Stored items:
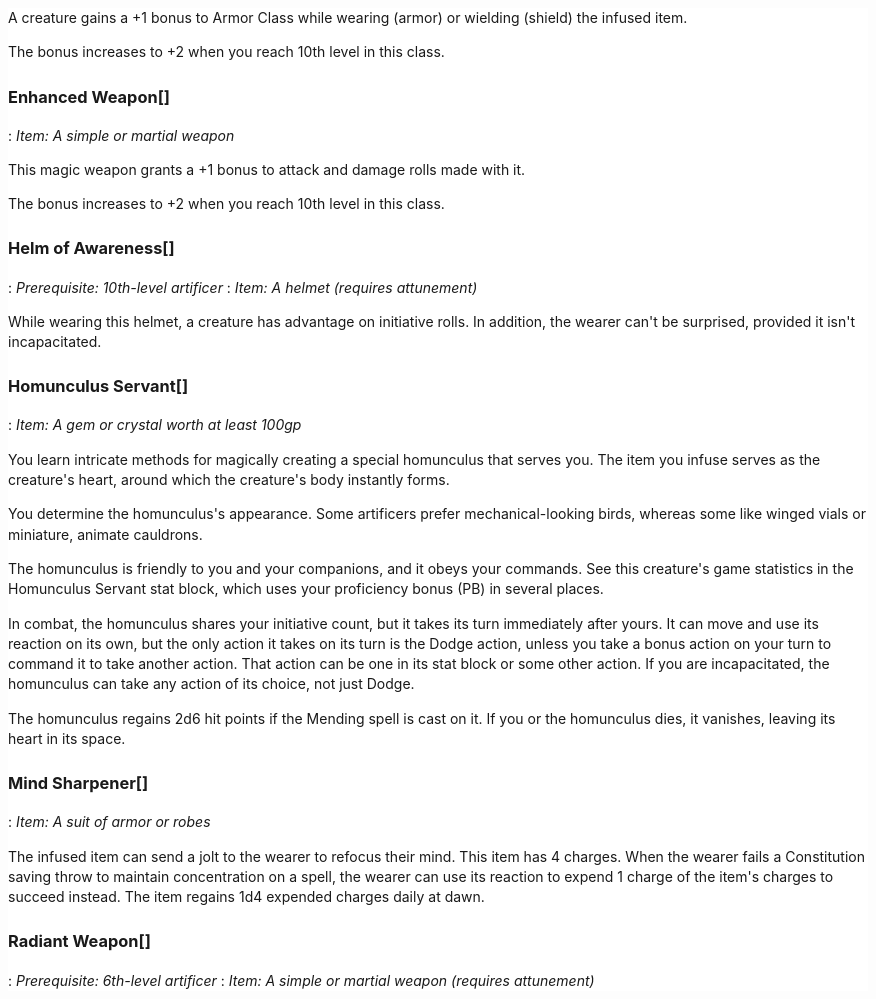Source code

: A creature gains a +1 bonus to Armor Class while wearing (armor) or wielding (shield) the infused item.

The bonus increases to +2 when you reach 10th level in this class.

### Enhanced Weapon[]

:   *Item: A simple or martial weapon*

This magic weapon grants a +1 bonus to attack and damage rolls made with it.

The bonus increases to +2 when you reach 10th level in this class.

### Helm of Awareness[]

:   *Prerequisite: 10th-level artificer*
:   *Item: A helmet (requires attunement)*

While wearing this helmet, a creature has advantage on initiative rolls. In addition, the wearer can't be surprised, provided it isn't incapacitated.

### Homunculus Servant[]

:   *Item: A gem or crystal worth at least 100gp*

You learn intricate methods for magically creating a special homunculus that serves you. The item you infuse serves as the creature's heart, around which the creature's body instantly forms.

You determine the homunculus's appearance. Some artificers prefer mechanical-looking birds, whereas some like winged vials or miniature, animate cauldrons.

The homunculus is friendly to you and your companions, and it obeys your commands. See this creature's game statistics in the Homunculus Servant stat block, which uses your proficiency bonus (PB) in several places.

In combat, the homunculus shares your initiative count, but it takes its turn immediately after yours. It can move and use its reaction on its own, but the only action it takes on its turn is the Dodge action, unless you take a bonus action on your turn to command it to take another action. That action can be one in its stat block or some other action. If you are incapacitated, the homunculus can take any action of its choice, not just Dodge.

The homunculus regains 2d6 hit points if the Mending spell is cast on it. If you or the homunculus dies, it vanishes, leaving its heart in its space.

### Mind Sharpener[]

:   *Item: A suit of armor or robes*

The infused item can send a jolt to the wearer to refocus their mind. This item has 4 charges. When the wearer fails a Constitution saving throw to maintain concentration on a spell, the wearer can use its reaction to expend 1 charge of the item's charges to succeed instead. The item regains 1d4 expended charges daily at dawn.

### Radiant Weapon[]

:   *Prerequisite: 6th-level artificer*
:   *Item: A simple or martial weapon (requires attunement)*
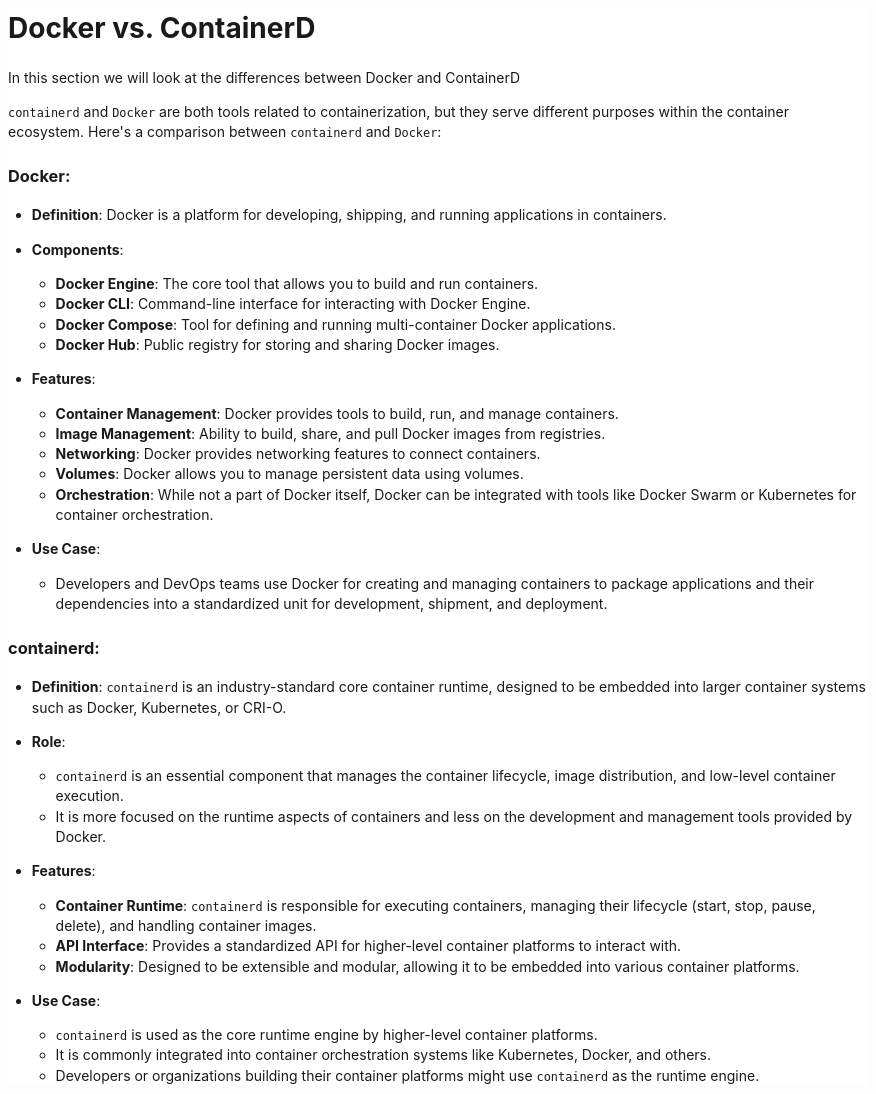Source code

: # Docker vs. ContainerD

In this section we will look at the differences between Docker and ContainerD

`containerd` and `Docker` are both tools related to containerization, but they serve different purposes within the container ecosystem. Here's a comparison between `containerd` and `Docker`:

### Docker:

- **Definition**: Docker is a platform for developing, shipping, and running applications in containers.
  
- **Components**:
  - **Docker Engine**: The core tool that allows you to build and run containers.
  - **Docker CLI**: Command-line interface for interacting with Docker Engine.
  - **Docker Compose**: Tool for defining and running multi-container Docker applications.
  - **Docker Hub**: Public registry for storing and sharing Docker images.
  
- **Features**:
  - **Container Management**: Docker provides tools to build, run, and manage containers.
  - **Image Management**: Ability to build, share, and pull Docker images from registries.
  - **Networking**: Docker provides networking features to connect containers.
  - **Volumes**: Docker allows you to manage persistent data using volumes.
  - **Orchestration**: While not a part of Docker itself, Docker can be integrated with tools like Docker Swarm or Kubernetes for container orchestration.

- **Use Case**:
  - Developers and DevOps teams use Docker for creating and managing containers to package applications and their dependencies into a standardized unit for development, shipment, and deployment.

### containerd:

- **Definition**: `containerd` is an industry-standard core container runtime, designed to be embedded into larger container systems such as Docker, Kubernetes, or CRI-O.
  
- **Role**:
  - `containerd` is an essential component that manages the container lifecycle, image distribution, and low-level container execution.
  - It is more focused on the runtime aspects of containers and less on the development and management tools provided by Docker.

- **Features**:
  - **Container Runtime**: `containerd` is responsible for executing containers, managing their lifecycle (start, stop, pause, delete), and handling container images.
  - **API Interface**: Provides a standardized API for higher-level container platforms to interact with.
  - **Modularity**: Designed to be extensible and modular, allowing it to be embedded into various container platforms.

- **Use Case**:
  - `containerd` is used as the core runtime engine by higher-level container platforms.
  - It is commonly integrated into container orchestration systems like Kubernetes, Docker, and others.
  - Developers or organizations building their container platforms might use `containerd` as the runtime engine.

= WHAT IS REQUIRED =
An exact copy of the lines above, from the one containing "In this section" down to the one containing "- Developers and" and including both, is the whole answer; retype it and nothing else.

= EXERCISE RESPONSE =
In this section we will look at the differences between Docker and ContainerD

`containerd` and `Docker` are both tools related to containerization, but they serve different purposes within the container ecosystem. Here's a comparison between `containerd` and `Docker`:

### Docker:

- **Definition**: Docker is a platform for developing, shipping, and running applications in containers.
  
- **Components**:
  - **Docker Engine**: The core tool that allows you to build and run containers.
  - **Docker CLI**: Command-line interface for interacting with Docker Engine.
  - **Docker Compose**: Tool for defining and running multi-container Docker applications.
  - **Docker Hub**: Public registry for storing and sharing Docker images.
  
- **Features**:
  - **Container Management**: Docker provides tools to build, run, and manage containers.
  - **Image Management**: Ability to build, share, and pull Docker images from registries.
  - **Networking**: Docker provides networking features to connect containers.
  - **Volumes**: Docker allows you to manage persistent data using volumes.
  - **Orchestration**: While not a part of Docker itself, Docker can be integrated with tools like Docker Swarm or Kubernetes for container orchestration.

- **Use Case**:
  - Developers and DevOps teams use Docker for creating and managing containers to package applications and their dependencies into a standardized unit for development, shipment, and deployment.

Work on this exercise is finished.